Le très orthodoxe maire de Jérusalem, Uri Lupolianski, s’est associé aux leaders religieux de la Ville sainte dans leur fougueuse croisade contre les organisateurs de la WorldPride et de la Gay Pride. Cette bataille acérée, qui a eu comme principal théâtre le tribunal de Jérusalem, a connu son épilogue le 26 juin dernier, lorsque cette instance judiciaire a tranché catégoriquement ce sulfureux litige en faveur des groupes gais. Un cuisant camouflet pour les autorités religieuses de Jérusalem et son maire ultra-orthodoxe. Le tribunal a statué qu’on n’avait pas le droit d’empêcher une manifestation publique au seul motif de l’orientation sexuelle de ses organisateurs.
"Le fait que les sensibilités d’une communauté ou d’une autre soient heurtées n’est pas une raison suffisante pour empêcher une autre communauté d’exercer ses droits à l’égalité, au respect et à la liberté d’expression", a conclu le tribunal de Jérusalem.
La Gay Pride a eu lieu, comme prévu, le 30 juin. Deux homosexuels ont été poignardés et grièvement blessés par des juifs orthodoxes au cours de cette manifestation qui a connu un grand succès.

### DONNÉES

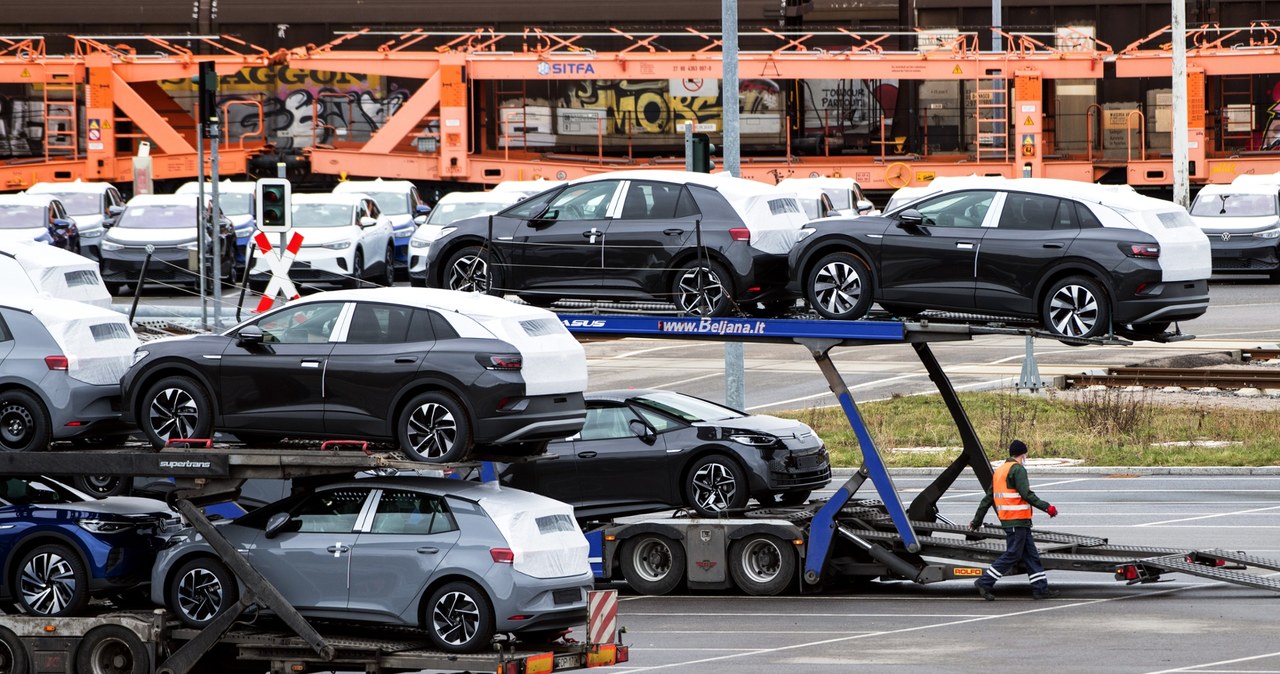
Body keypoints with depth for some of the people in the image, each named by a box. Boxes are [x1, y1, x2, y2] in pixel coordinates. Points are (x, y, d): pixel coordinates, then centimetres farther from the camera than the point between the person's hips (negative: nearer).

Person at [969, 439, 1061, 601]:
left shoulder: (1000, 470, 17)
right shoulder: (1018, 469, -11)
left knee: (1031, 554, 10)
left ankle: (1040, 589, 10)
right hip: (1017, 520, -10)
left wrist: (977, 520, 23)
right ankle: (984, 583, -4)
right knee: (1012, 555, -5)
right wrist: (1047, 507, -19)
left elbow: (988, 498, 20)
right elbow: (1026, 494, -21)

...

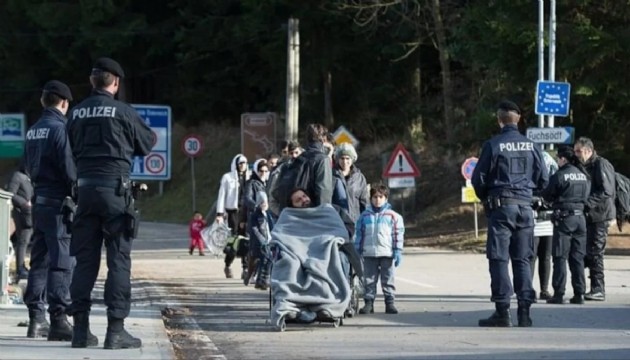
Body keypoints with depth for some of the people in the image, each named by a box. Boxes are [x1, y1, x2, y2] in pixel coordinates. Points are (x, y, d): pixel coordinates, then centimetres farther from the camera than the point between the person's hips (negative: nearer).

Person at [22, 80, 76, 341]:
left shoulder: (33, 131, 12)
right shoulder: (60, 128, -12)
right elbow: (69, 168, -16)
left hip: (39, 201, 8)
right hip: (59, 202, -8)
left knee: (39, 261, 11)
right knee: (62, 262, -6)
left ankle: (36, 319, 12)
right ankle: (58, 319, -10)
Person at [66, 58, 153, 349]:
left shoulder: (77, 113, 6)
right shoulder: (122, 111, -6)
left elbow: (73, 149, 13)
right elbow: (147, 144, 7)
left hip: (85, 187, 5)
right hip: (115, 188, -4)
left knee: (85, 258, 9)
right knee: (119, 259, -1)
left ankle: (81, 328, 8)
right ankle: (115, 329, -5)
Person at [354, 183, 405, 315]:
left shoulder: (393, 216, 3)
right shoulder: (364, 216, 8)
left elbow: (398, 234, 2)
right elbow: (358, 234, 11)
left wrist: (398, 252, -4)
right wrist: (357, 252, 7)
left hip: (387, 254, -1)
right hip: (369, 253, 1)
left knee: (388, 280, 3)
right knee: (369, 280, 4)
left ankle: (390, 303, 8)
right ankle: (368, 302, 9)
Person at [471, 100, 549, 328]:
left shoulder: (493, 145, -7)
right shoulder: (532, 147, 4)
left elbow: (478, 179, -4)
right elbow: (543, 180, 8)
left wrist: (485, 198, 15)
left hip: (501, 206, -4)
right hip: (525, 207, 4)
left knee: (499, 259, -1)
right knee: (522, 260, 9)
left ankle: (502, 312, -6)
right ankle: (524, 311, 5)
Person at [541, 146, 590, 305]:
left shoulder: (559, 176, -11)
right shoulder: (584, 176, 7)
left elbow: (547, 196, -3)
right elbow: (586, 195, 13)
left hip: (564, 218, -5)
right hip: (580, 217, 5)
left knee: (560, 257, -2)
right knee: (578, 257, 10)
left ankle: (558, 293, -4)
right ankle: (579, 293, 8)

* * *

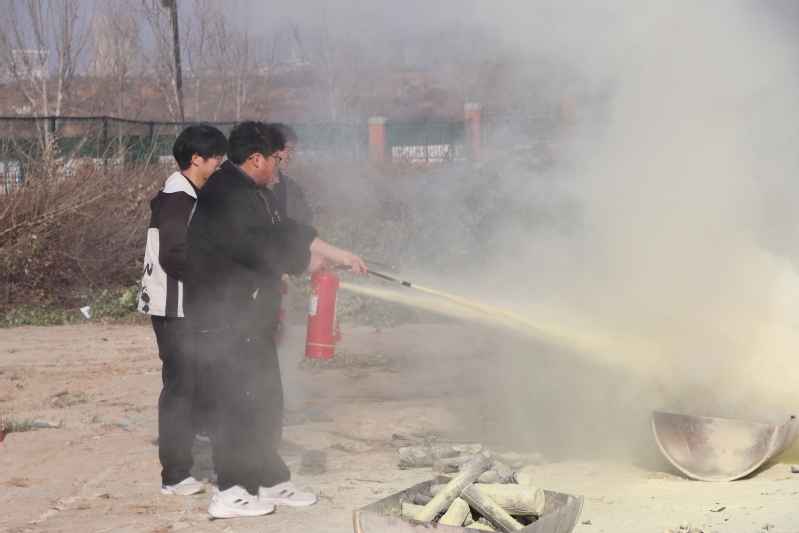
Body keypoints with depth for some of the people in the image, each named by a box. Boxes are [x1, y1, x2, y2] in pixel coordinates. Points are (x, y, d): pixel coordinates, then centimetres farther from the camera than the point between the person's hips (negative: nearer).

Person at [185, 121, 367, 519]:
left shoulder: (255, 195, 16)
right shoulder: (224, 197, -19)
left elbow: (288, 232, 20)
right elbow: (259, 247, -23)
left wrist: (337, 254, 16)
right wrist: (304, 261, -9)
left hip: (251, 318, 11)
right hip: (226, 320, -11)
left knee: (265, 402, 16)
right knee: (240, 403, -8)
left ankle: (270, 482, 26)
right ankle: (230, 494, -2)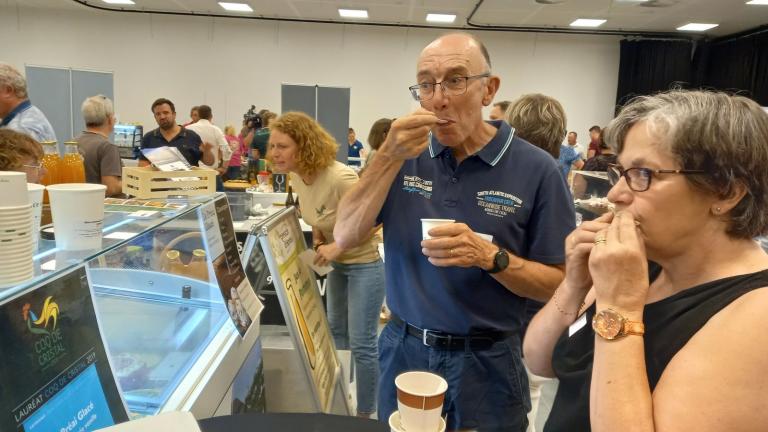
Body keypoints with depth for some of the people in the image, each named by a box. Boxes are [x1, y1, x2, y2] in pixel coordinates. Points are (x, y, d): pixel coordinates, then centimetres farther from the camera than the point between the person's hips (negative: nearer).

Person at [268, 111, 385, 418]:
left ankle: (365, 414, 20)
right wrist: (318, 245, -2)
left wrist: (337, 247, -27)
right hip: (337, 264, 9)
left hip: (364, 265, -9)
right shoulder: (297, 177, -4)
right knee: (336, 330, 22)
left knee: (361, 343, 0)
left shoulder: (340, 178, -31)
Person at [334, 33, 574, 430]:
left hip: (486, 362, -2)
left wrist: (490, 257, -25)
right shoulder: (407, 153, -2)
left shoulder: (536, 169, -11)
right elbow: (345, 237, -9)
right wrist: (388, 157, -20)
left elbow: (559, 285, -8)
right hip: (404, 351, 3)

### TÂCHES DEMANDÉES
(a) D'après le texte sur la Gay Pride de Jérusalem, à quelle date le tribunal de Jérusalem a-t-il tranché le litige en faveur des groupes gais ?
(b) Poursuivez le texte sur la Gay Pride de Jérusalem après sa dernière phrase.

### LISTE DES RÉPONSES
(a) Le 26 juin.

(b)
"La justice a eu le dernier mot. Le tribunal de Jérusalem a rappelé sans ambages aux intégristes religieux que Jérusalem est une ville universelle dans laquelle tous les êtres humains, peu importent leur origine culturelle ou leur orientation sexuelle, ont le droit de vivre librement et en paix. Jérusalem n’est pas la propriété exclusive des religieux orthodoxes juifs, musulmans et chrétiens. En cette période d’intolérance et de profonde méfiance, la communauté mondiale homosexuelle proclamera durant la WorldPride que l’amour entre les êtres humains ne connaît aucune frontière. Nous voulons donner à tous les fondamentalistes sectaires une grande leçon de tolérance!" renchérit Haneen Maikey.
Née à Nazareth, cette Arabe chrétienne israélienne, qui se définit comme "une lesbienne pacifique rêvant d’un Moyen-Orient tolérant et multiculturel", était de passage ce printemps à Montréal pour faire la promotion de la WorldPride de Jérusalem auprès de plusieurs groupes gais de la Métropole. D’après elle, la WorldPride et la Gay Pride rapprocheront les communautés LGTB juive, musulmane et chrétienne d’Israël et de Palestine.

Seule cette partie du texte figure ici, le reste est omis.